Medline ® Abstract for Reference 31
of 'Systemic therapy for advanced non-small cell lung cancer with an activating mutation in the epidermal growth factor receptor'
Gefitinib plus chemotherapy versus placebo plus chemotherapy in EGFR-mutation-positive non-small-cell lung cancer after progression on first-line gefitinib (IMPRESS): a phase 3 randomised trial.
Soria JC, Wu YL, Nakagawa K, Kim SW, Yang JJ, Ahn MJ, Wang J, Yang JC, Lu Y, Atagi S, Ponce S, Lee DH, Liu Y, Yoh K, Zhou JY, Shi X, Webster A, Jiang H, Mok TS
Lancet Oncol. 2015;16(8):990. Epub 2015 Jul 6.
BACKGROUND: Optimum management strategies for patients with advanced non-small-cell lung cancer (NSCLC) with acquired resistance to EGFR tyrosine-kinase inhibitors are undefined. We aimed to assess the efficacy and safety of continuing gefitinib combined with chemotherapy versus chemotherapy alone in patients with EGFR-mutation-positive advanced NSCLC with acquired resistance to first-line gefitinib.
METHODS: The randomised, phase 3, multicentre IMPRESS study was done in 71 centres in 11 countries in Europe and the Asia-Pacific region. Eligible patients were aged at least 18 years with histologically confirmed, chemotherapy-naive, stage IIIB-IV EGFR-mutation-positive advanced NSCLC with previous disease control with first-line gefitinib and recent disease progression (Response Evaluation Criteria in Solid Tumors version 1.1). Participants were randomly assigned (1:1) by central block randomisation to oral gefitinib 250 mg or placebo once daily in tablet form; randomisation did not include stratification factors.
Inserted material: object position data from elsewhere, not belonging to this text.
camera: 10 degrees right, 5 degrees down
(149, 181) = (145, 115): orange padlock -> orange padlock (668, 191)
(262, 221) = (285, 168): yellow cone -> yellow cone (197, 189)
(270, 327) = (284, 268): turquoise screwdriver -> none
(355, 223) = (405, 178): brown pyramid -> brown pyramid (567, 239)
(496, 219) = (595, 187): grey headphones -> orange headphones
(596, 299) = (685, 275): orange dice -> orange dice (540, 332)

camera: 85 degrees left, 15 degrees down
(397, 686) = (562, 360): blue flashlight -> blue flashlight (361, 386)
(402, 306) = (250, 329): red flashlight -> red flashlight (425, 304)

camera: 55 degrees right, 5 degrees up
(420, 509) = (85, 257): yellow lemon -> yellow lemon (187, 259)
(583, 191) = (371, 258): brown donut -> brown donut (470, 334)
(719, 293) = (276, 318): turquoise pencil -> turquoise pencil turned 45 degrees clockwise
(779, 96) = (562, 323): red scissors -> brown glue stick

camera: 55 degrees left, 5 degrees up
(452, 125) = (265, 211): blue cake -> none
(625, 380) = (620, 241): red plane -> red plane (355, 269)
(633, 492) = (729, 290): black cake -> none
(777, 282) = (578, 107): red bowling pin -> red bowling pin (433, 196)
All patients also received theplatinum-based doublet chemotherapy cisplatin 75 mg/m(2) plus pemetrexed 500 mg/m(2) on the first day of each cycle. After completion of a maximum of six chemotherapy cycles, patients continued their randomly assigned treatment until disease progression or another discontinuation criterion was met. All study investigators and participants were masked to treatment allocation. The primary endpoint was progression-free survival in the intention-to-treat population. Safety was assessed in patients who received at least one dose of study treatment. The study has completed enrolment, but patients are still in follow-up for overall survival. This trial is registered with ClinicalTrials.gov, number NCT01544179.
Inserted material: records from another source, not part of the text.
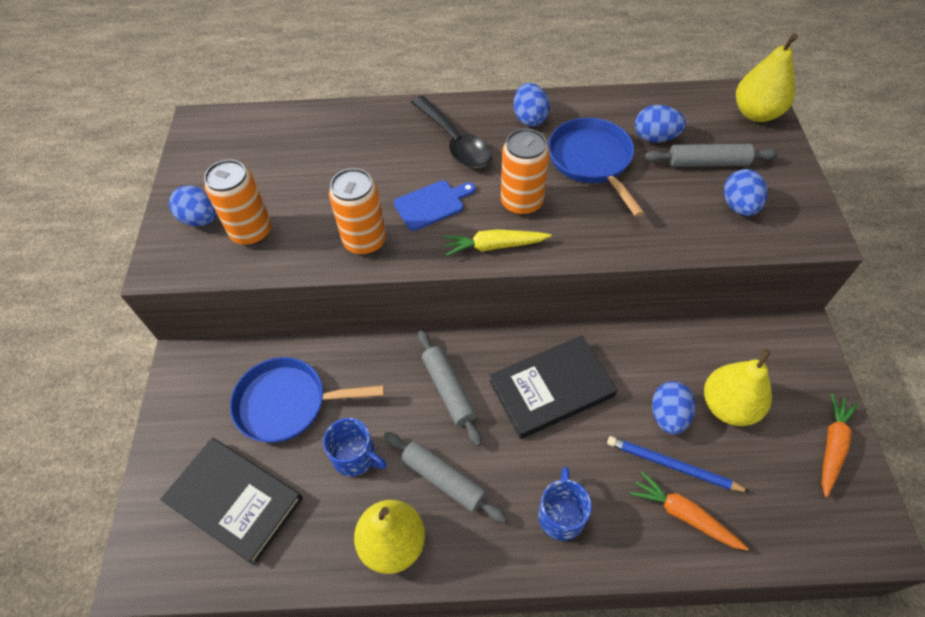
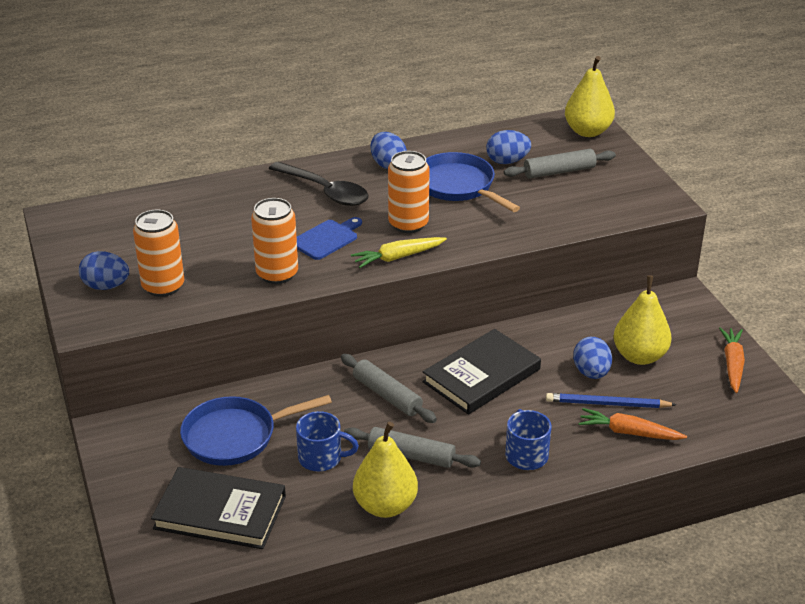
camera: 20 degrees left, 20 degrees down
(739, 206) = (596, 196): blue egg -> none

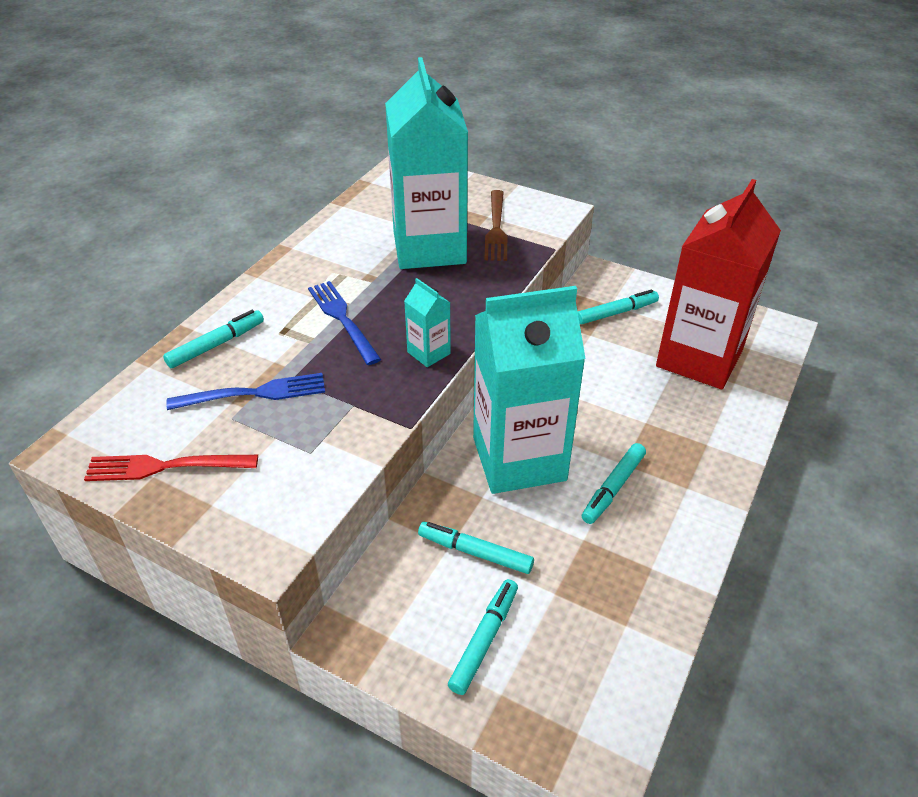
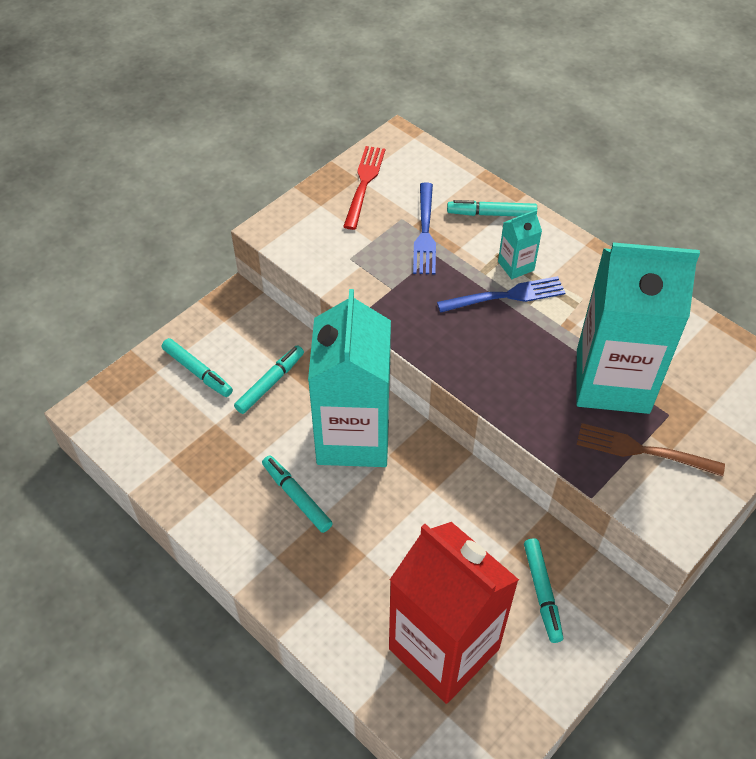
camera: 105 degrees right, 10 degrees up
(216, 345) = (491, 214): turquoise marker -> turquoise marker turned 120 degrees clockwise
(428, 353) = (442, 348): turquoise carton -> turquoise carton (516, 266)

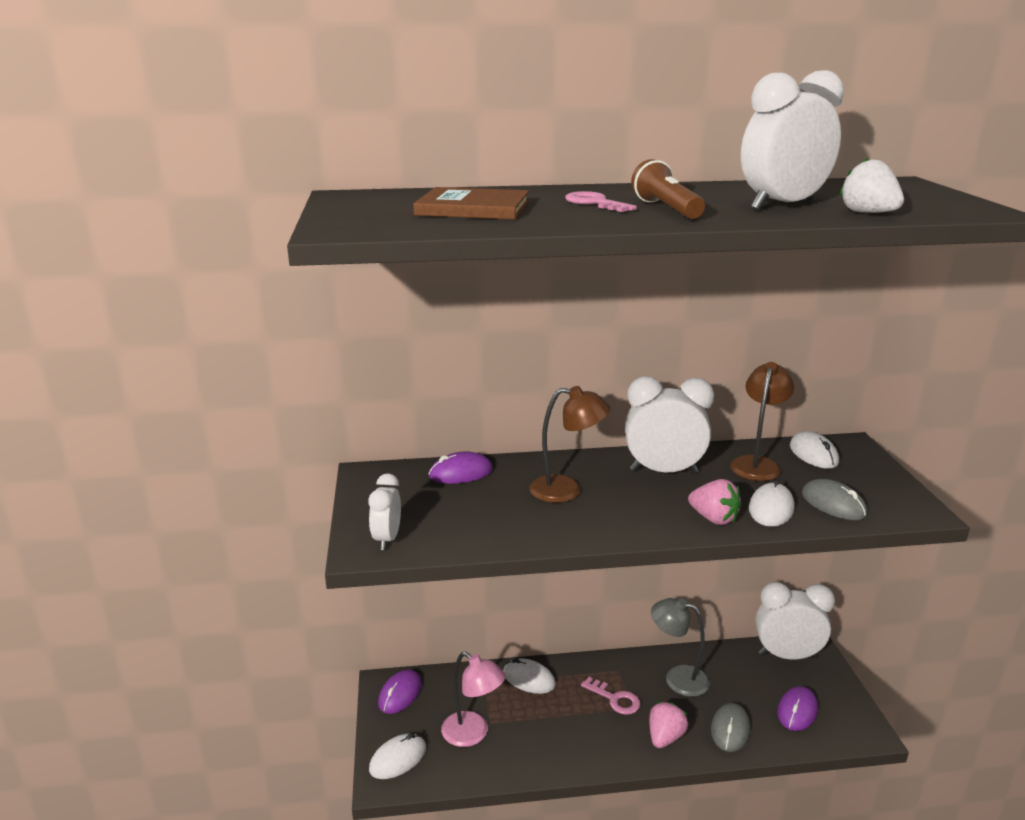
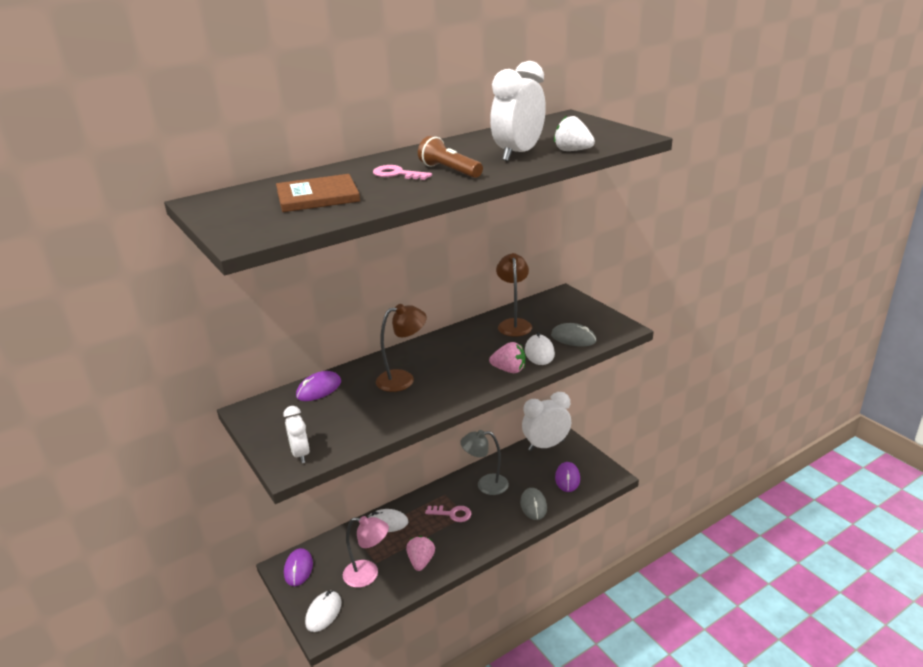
camera: 25 degrees left, 5 degrees up
(663, 471) = (458, 346): white clock -> none
(665, 737) = (496, 526): pink strawberry -> pink strawberry (421, 561)
(813, 454) = (544, 307): white mouse -> none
FINDINGS: Between March 29, 2012, and Dec 20, 2013, 265 patients were randomly assigned: 133 to the gefitinib group and 132 to the placebo group. At the time of data cutoff (May 5, 2014), 98 (74%) patients had disease progression in the gefitinib group compared with 107 (81%) in the placebo group (hazard ratio 0·86, 95% CI 0·65-1·13; p=0·27; median progression-free survival 5·4 months in both groups [95% CI 4·5-5·7 in the gefitinib group and 4·6-5·5 in the placebo group]). The most common adverse events of any grade were nausea (85 [64%]of 132 patients in the gefitinib group and 81 [61%]of 132 patients in the placebo group) and decreased appetite (65 [49%]and 45 [34%]). The most common adverse events of grade 3 or worse were anaemia (11 [8%]of 132 patients in the gefitinib group and five [4%]of 132 patients in the placebo group) and neutropenia (nine [7%]and seven [5%]). 37 (28%) of 132 patients in the gefitinib group and 28 (21%) of 132 patients in the placebo group reported serious adverse events.
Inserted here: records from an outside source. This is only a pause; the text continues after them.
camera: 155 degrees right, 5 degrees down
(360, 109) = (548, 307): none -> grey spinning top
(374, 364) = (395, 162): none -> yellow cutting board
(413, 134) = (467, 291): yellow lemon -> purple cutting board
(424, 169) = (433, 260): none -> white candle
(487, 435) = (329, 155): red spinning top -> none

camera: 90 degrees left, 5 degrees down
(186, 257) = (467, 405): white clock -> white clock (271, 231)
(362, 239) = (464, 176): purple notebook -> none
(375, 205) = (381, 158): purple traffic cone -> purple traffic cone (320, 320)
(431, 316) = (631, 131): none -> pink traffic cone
INTERPRETATION: Continuation of gefitinib after radiological disease progression on first-line gefitinib did not prolong progression-free survival in patients who received platinum-based doublet chemotherapy as subsequent line of treatment. Platinum-based doublet chemotherapy remains the standard of care in this setting.
Department of Medicine, Gustave Roussy Cancer Campus and University Paris-Sud, Villejuif, France.